## GIVEN REQUEST:
Count the lines in the data below that contain the string "данных", treating uppercase and lowercase letters as different. Reply with only the number.

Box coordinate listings
* Start *

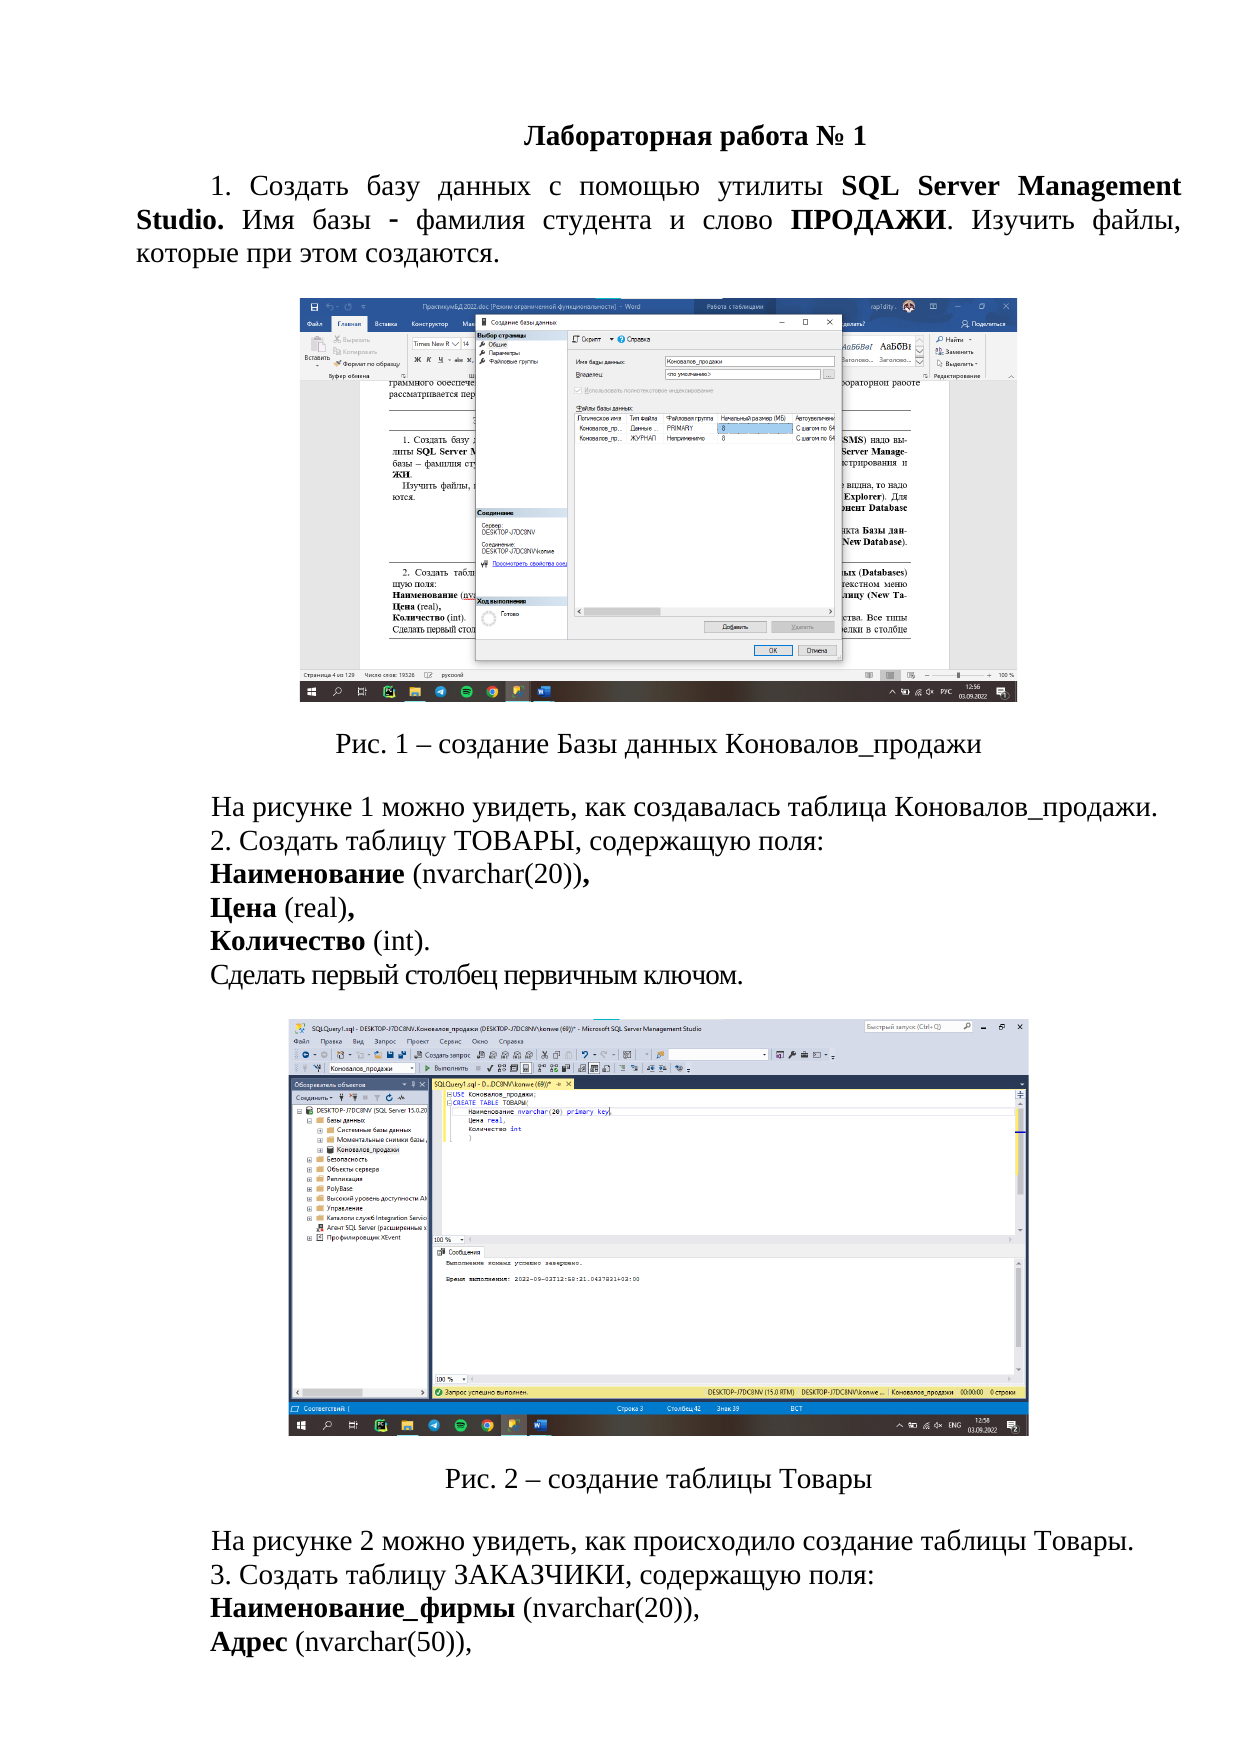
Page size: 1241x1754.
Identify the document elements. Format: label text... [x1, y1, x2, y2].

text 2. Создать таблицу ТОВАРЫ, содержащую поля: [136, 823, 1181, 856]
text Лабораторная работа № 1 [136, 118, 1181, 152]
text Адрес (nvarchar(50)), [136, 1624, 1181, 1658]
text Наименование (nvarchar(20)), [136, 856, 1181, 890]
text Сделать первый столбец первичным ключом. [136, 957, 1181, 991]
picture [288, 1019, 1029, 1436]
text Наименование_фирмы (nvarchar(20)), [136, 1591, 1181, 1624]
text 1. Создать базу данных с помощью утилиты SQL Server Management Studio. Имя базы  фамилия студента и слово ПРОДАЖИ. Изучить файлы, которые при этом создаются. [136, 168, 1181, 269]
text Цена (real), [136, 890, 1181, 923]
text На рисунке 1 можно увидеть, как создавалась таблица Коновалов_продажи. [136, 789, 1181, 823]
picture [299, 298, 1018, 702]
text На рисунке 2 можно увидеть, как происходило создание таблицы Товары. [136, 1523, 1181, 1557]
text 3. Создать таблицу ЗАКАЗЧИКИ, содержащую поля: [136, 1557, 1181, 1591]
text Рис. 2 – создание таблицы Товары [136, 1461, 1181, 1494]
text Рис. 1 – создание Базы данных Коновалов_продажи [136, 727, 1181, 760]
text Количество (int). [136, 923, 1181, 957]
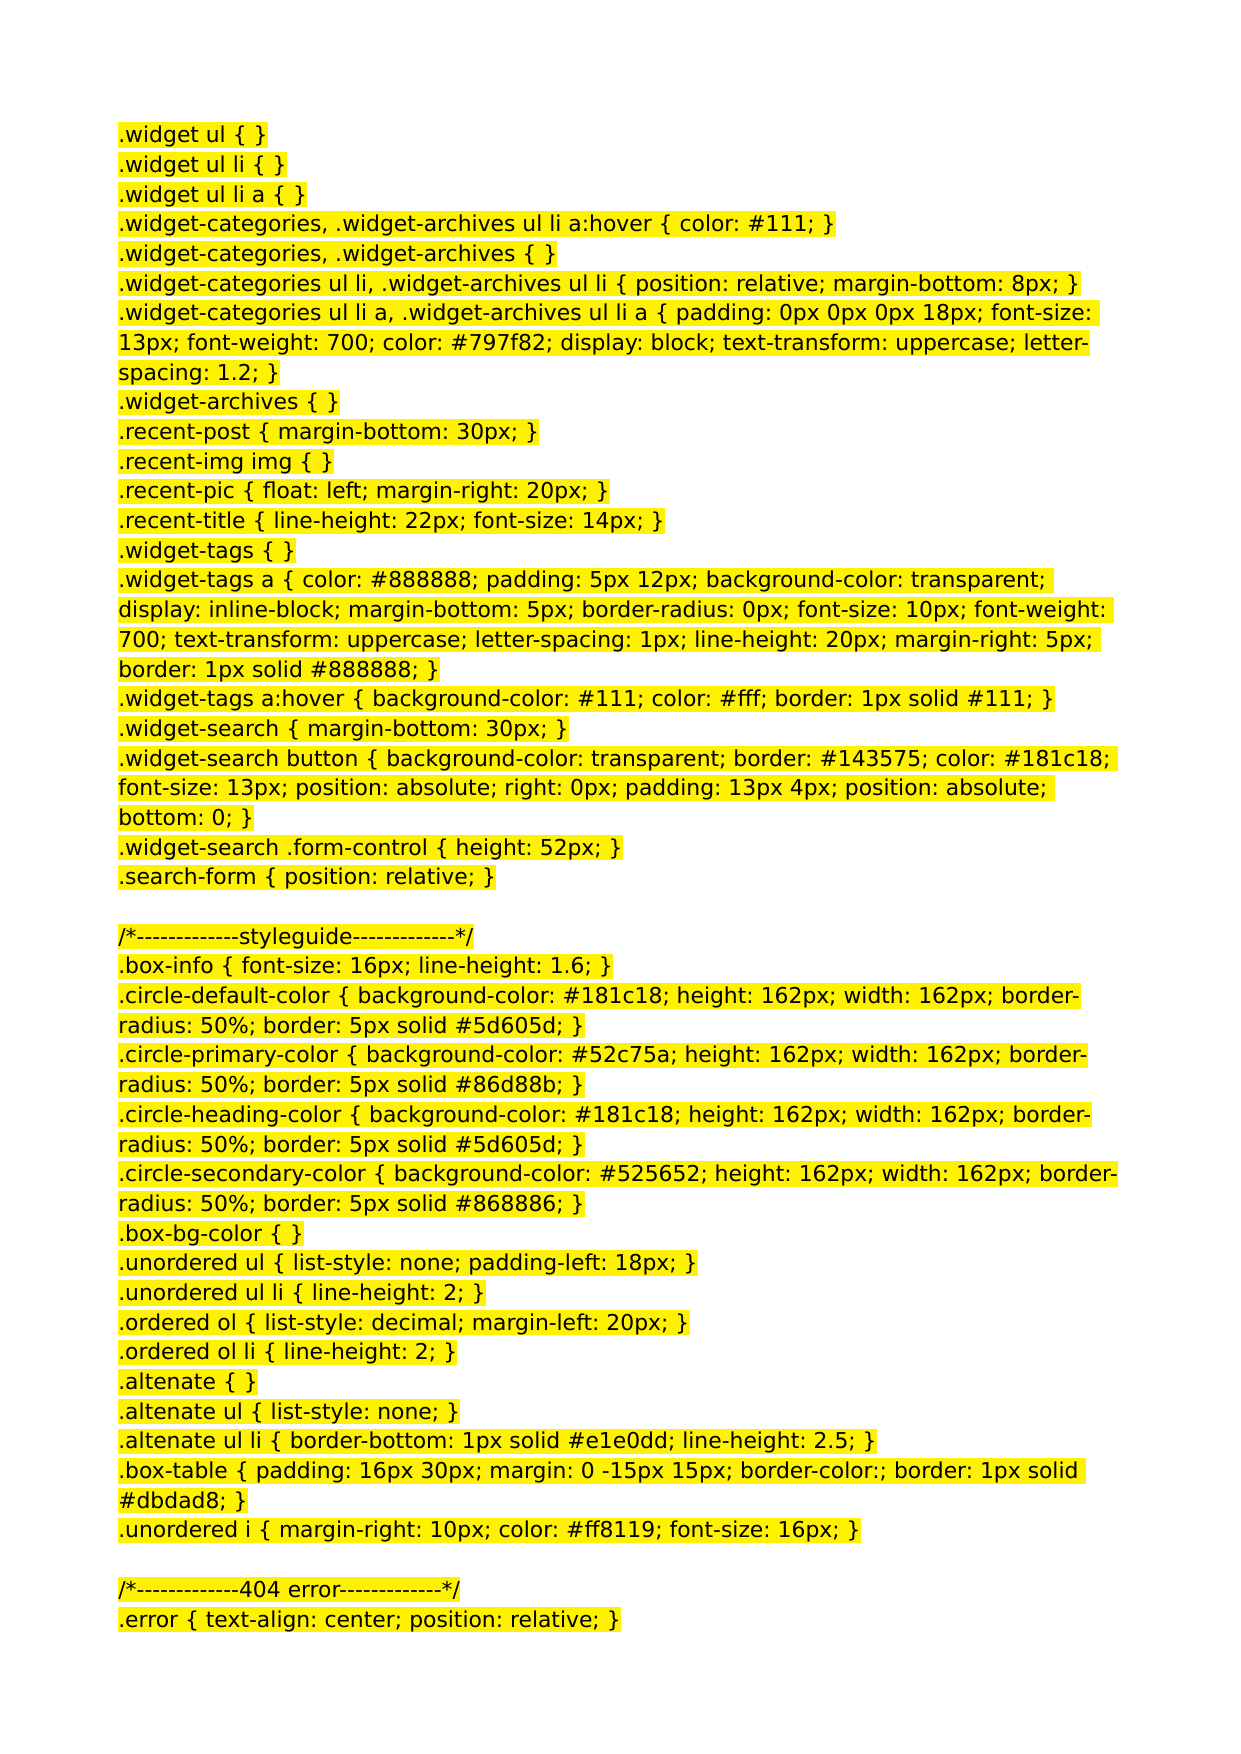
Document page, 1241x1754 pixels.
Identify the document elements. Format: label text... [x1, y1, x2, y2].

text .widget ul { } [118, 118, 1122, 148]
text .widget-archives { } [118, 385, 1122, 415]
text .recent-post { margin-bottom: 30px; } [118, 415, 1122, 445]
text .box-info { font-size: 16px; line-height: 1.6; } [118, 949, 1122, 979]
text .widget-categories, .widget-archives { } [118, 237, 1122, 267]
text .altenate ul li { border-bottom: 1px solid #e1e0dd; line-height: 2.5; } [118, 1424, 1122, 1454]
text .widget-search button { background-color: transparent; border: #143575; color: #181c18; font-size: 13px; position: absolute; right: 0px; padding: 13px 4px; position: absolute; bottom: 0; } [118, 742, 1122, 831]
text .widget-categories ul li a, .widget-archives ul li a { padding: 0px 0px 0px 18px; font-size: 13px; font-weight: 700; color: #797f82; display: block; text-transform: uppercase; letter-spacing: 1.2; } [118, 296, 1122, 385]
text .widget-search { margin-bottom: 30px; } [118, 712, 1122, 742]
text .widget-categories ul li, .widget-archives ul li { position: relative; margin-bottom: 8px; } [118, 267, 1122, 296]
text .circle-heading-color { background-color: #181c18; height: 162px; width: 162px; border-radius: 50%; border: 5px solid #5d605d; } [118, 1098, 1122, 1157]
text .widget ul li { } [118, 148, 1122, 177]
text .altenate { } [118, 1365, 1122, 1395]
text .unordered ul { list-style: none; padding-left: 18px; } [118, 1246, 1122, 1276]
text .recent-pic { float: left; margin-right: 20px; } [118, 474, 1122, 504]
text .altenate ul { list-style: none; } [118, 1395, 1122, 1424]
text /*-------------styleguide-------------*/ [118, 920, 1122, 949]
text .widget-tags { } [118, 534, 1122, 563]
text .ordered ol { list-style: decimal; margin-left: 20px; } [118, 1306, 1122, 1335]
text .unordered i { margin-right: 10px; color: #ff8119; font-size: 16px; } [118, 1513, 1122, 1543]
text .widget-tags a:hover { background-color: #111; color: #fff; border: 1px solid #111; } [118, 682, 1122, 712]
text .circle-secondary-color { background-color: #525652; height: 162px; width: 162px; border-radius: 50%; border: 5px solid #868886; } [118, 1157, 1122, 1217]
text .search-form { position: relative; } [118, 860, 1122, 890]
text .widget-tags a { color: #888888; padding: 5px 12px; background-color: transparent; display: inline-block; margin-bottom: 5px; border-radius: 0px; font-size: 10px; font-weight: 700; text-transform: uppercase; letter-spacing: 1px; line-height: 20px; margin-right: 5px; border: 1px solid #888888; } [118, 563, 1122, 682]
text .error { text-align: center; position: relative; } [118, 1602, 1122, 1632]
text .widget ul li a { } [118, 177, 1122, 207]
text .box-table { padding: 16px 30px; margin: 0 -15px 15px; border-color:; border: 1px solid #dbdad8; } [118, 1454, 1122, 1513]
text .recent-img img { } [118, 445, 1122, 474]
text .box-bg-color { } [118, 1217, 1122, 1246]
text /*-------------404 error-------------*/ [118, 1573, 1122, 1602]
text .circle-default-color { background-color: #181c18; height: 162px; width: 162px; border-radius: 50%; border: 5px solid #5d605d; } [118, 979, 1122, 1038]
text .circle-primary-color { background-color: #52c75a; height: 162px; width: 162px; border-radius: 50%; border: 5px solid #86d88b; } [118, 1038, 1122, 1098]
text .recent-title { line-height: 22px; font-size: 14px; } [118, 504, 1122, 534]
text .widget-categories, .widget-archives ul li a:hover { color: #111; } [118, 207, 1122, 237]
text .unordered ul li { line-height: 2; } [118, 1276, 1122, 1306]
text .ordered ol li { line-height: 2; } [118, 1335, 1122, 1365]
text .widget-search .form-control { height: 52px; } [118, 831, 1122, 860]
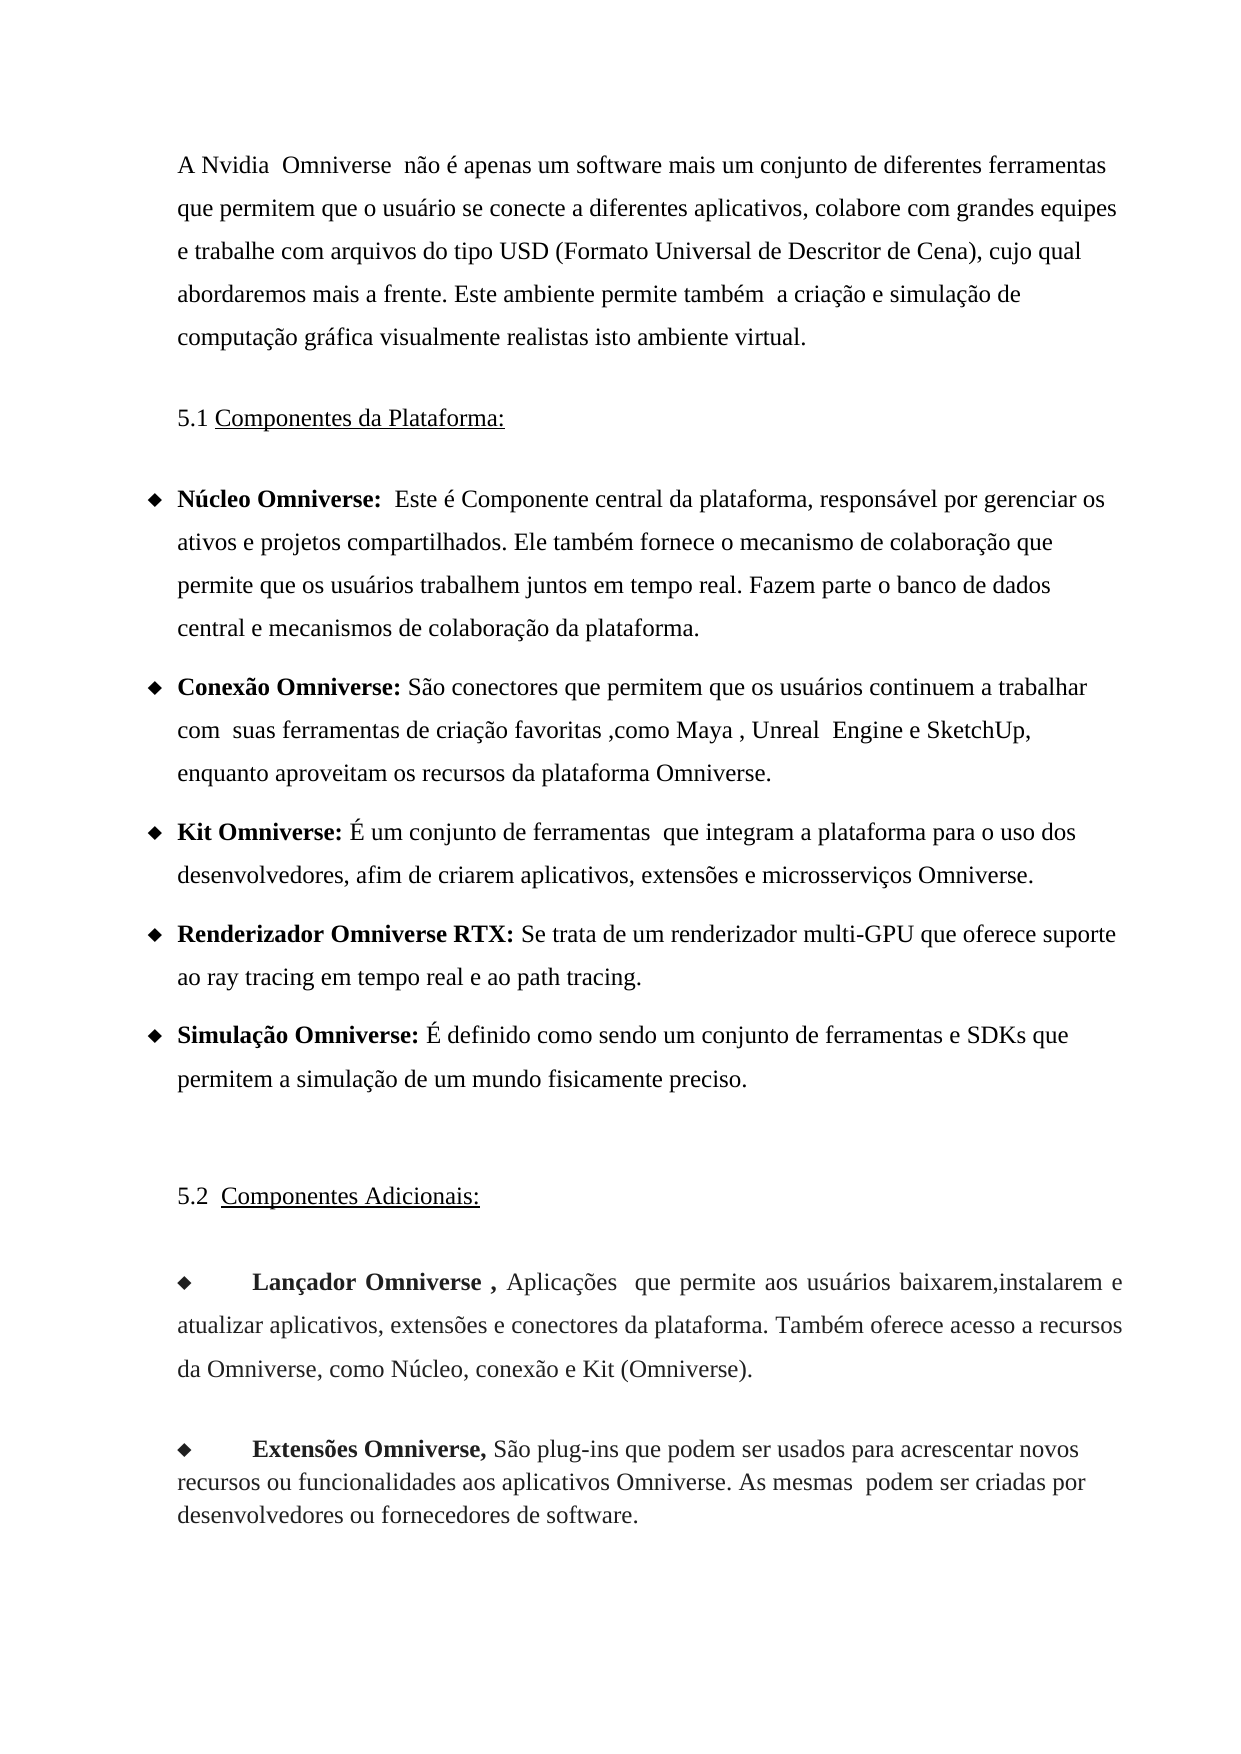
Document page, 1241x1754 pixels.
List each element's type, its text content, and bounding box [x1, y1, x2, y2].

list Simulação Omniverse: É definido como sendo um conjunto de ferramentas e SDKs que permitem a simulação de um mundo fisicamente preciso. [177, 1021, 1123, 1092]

* End *

## TASK ANSWER:
2